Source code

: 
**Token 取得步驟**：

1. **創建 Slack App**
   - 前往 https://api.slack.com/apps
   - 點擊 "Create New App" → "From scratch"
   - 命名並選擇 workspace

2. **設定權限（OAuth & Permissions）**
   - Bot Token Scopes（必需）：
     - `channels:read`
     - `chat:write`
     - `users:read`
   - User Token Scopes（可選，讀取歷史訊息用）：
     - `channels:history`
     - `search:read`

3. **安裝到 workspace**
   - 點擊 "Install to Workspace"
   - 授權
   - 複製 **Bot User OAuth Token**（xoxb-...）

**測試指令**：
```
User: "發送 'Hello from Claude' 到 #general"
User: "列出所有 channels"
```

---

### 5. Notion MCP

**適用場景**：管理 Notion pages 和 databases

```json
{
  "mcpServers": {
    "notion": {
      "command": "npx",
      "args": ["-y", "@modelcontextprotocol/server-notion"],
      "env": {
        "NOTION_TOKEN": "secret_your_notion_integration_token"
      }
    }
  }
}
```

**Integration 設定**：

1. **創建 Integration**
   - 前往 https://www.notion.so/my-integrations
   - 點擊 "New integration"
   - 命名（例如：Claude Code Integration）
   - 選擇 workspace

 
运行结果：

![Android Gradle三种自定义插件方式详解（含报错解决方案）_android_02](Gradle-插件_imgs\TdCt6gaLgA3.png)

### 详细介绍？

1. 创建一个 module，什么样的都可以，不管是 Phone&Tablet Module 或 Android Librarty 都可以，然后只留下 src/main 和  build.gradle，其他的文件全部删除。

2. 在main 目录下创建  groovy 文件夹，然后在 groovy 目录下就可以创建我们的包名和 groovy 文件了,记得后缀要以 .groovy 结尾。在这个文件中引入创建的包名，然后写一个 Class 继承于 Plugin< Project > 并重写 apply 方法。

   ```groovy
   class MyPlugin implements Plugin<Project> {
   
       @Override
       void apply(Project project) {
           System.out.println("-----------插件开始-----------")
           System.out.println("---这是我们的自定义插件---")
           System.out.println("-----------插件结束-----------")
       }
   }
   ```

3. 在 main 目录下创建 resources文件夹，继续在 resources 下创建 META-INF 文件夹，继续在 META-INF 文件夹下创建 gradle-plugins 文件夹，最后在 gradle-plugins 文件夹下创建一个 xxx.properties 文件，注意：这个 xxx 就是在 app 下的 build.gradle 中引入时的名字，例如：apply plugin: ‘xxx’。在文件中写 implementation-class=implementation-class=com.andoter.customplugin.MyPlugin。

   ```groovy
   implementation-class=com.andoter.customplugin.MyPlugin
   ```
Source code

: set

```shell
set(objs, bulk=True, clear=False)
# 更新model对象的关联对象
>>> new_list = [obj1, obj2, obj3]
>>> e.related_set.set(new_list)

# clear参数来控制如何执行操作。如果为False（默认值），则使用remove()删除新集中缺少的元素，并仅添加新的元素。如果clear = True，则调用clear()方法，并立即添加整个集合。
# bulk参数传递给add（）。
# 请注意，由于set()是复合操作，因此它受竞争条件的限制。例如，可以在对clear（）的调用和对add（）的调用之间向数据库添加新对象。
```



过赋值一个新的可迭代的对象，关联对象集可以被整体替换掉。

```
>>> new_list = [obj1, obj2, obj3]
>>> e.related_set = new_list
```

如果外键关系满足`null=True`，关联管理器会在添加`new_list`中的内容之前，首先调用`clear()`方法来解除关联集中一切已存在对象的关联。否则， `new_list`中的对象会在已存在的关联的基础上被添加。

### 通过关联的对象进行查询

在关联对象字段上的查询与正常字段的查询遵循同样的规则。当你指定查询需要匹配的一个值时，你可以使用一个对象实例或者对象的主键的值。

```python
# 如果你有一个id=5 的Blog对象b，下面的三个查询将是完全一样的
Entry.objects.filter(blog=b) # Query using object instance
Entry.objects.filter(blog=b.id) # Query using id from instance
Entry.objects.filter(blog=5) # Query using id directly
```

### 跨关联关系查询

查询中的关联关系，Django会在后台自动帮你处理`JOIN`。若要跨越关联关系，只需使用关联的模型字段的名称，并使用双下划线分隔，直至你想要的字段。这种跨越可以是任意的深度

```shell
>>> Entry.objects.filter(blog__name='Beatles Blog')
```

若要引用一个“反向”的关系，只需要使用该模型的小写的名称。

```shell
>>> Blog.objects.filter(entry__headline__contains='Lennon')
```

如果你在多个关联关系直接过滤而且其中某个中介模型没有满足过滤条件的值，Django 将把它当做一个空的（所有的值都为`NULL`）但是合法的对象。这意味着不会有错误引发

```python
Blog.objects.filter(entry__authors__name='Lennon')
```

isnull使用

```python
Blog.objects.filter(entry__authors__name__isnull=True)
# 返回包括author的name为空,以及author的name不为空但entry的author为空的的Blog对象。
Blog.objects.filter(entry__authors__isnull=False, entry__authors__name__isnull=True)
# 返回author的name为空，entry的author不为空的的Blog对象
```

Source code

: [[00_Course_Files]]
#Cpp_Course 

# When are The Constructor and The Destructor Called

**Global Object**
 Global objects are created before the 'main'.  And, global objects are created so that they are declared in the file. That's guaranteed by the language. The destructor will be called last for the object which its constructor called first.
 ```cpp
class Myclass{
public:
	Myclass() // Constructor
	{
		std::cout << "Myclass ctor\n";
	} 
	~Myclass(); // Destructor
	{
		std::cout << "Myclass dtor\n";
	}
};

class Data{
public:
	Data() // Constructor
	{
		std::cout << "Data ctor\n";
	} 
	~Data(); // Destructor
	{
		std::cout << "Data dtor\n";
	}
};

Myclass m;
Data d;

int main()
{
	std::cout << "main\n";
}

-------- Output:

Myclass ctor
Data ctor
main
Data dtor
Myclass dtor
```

__________

* _Problem details_: Your task is to reproduce the records in full, without any alteration.

* _Exercise output_:
Source code

: 
**Token 取得步驟**：

1. **創建 Slack App**
   - 前往 https://api.slack.com/apps
   - 點擊 "Create New App" → "From scratch"
   - 命名並選擇 workspace

2. **設定權限（OAuth & Permissions）**
   - Bot Token Scopes（必需）：
     - `channels:read`
     - `chat:write`
     - `users:read`
   - User Token Scopes（可選，讀取歷史訊息用）：
     - `channels:history`
     - `search:read`

3. **安裝到 workspace**
   - 點擊 "Install to Workspace"
   - 授權
   - 複製 **Bot User OAuth Token**（xoxb-...）

**測試指令**：
```
User: "發送 'Hello from Claude' 到 #general"
User: "列出所有 channels"
```

---

### 5. Notion MCP

**適用場景**：管理 Notion pages 和 databases

```json
{
  "mcpServers": {
    "notion": {
      "command": "npx",
      "args": ["-y", "@modelcontextprotocol/server-notion"],
      "env": {
        "NOTION_TOKEN": "secret_your_notion_integration_token"
      }
    }
  }
}
```

**Integration 設定**：

1. **創建 Integration**
   - 前往 https://www.notion.so/my-integrations
   - 點擊 "New integration"
   - 命名（例如：Claude Code Integration）
   - 選擇 workspace

 
运行结果：

![Android Gradle三种自定义插件方式详解（含报错解决方案）_android_02](Gradle-插件_imgs\TdCt6gaLgA3.png)

### 详细介绍？

1. 创建一个 module，什么样的都可以，不管是 Phone&Tablet Module 或 Android Librarty 都可以，然后只留下 src/main 和  build.gradle，其他的文件全部删除。

2. 在main 目录下创建  groovy 文件夹，然后在 groovy 目录下就可以创建我们的包名和 groovy 文件了,记得后缀要以 .groovy 结尾。在这个文件中引入创建的包名，然后写一个 Class 继承于 Plugin< Project > 并重写 apply 方法。

   ```groovy
   class MyPlugin implements Plugin<Project> {
   
       @Override
       void apply(Project project) {
           System.out.println("-----------插件开始-----------")
           System.out.println("---这是我们的自定义插件---")
           System.out.println("-----------插件结束-----------")
       }
   }
   ```

3. 在 main 目录下创建 resources文件夹，继续在 resources 下创建 META-INF 文件夹，继续在 META-INF 文件夹下创建 gradle-plugins 文件夹，最后在 gradle-plugins 文件夹下创建一个 xxx.properties 文件，注意：这个 xxx 就是在 app 下的 build.gradle 中引入时的名字，例如：apply plugin: ‘xxx’。在文件中写 implementation-class=implementation-class=com.andoter.customplugin.MyPlugin。

   ```groovy
   implementation-class=com.andoter.customplugin.MyPlugin
   ```
Source code

: set

```shell
set(objs, bulk=True, clear=False)
# 更新model对象的关联对象
>>> new_list = [obj1, obj2, obj3]
>>> e.related_set.set(new_list)

# clear参数来控制如何执行操作。如果为False（默认值），则使用remove()删除新集中缺少的元素，并仅添加新的元素。如果clear = True，则调用clear()方法，并立即添加整个集合。
# bulk参数传递给add（）。
# 请注意，由于set()是复合操作，因此它受竞争条件的限制。例如，可以在对clear（）的调用和对add（）的调用之间向数据库添加新对象。
```



过赋值一个新的可迭代的对象，关联对象集可以被整体替换掉。

```
>>> new_list = [obj1, obj2, obj3]
>>> e.related_set = new_list
```

如果外键关系满足`null=True`，关联管理器会在添加`new_list`中的内容之前，首先调用`clear()`方法来解除关联集中一切已存在对象的关联。否则， `new_list`中的对象会在已存在的关联的基础上被添加。

### 通过关联的对象进行查询

在关联对象字段上的查询与正常字段的查询遵循同样的规则。当你指定查询需要匹配的一个值时，你可以使用一个对象实例或者对象的主键的值。

```python
# 如果你有一个id=5 的Blog对象b，下面的三个查询将是完全一样的
Entry.objects.filter(blog=b) # Query using object instance
Entry.objects.filter(blog=b.id) # Query using id from instance
Entry.objects.filter(blog=5) # Query using id directly
```

### 跨关联关系查询

查询中的关联关系，Django会在后台自动帮你处理`JOIN`。若要跨越关联关系，只需使用关联的模型字段的名称，并使用双下划线分隔，直至你想要的字段。这种跨越可以是任意的深度

```shell
>>> Entry.objects.filter(blog__name='Beatles Blog')
```

若要引用一个“反向”的关系，只需要使用该模型的小写的名称。

```shell
>>> Blog.objects.filter(entry__headline__contains='Lennon')
```

如果你在多个关联关系直接过滤而且其中某个中介模型没有满足过滤条件的值，Django 将把它当做一个空的（所有的值都为`NULL`）但是合法的对象。这意味着不会有错误引发

```python
Blog.objects.filter(entry__authors__name='Lennon')
```

isnull使用

```python
Blog.objects.filter(entry__authors__name__isnull=True)
# 返回包括author的name为空,以及author的name不为空但entry的author为空的的Blog对象。
Blog.objects.filter(entry__authors__isnull=False, entry__authors__name__isnull=True)
# 返回author的name为空，entry的author不为空的的Blog对象
```

Source code

: [[00_Course_Files]]
#Cpp_Course 

# When are The Constructor and The Destructor Called

**Global Object**
 Global objects are created before the 'main'.  And, global objects are created so that they are declared in the file. That's guaranteed by the language. The destructor will be called last for the object which its constructor called first.
 ```cpp
class Myclass{
public:
	Myclass() // Constructor
	{
		std::cout << "Myclass ctor\n";
	} 
	~Myclass(); // Destructor
	{
		std::cout << "Myclass dtor\n";
	}
};

class Data{
public:
	Data() // Constructor
	{
		std::cout << "Data ctor\n";
	} 
	~Data(); // Destructor
	{
		std::cout << "Data dtor\n";
	}
};

Myclass m;
Data d;

int main()
{
	std::cout << "main\n";
}

-------- Output:

Myclass ctor
Data ctor
main
Data dtor
Myclass dtor
```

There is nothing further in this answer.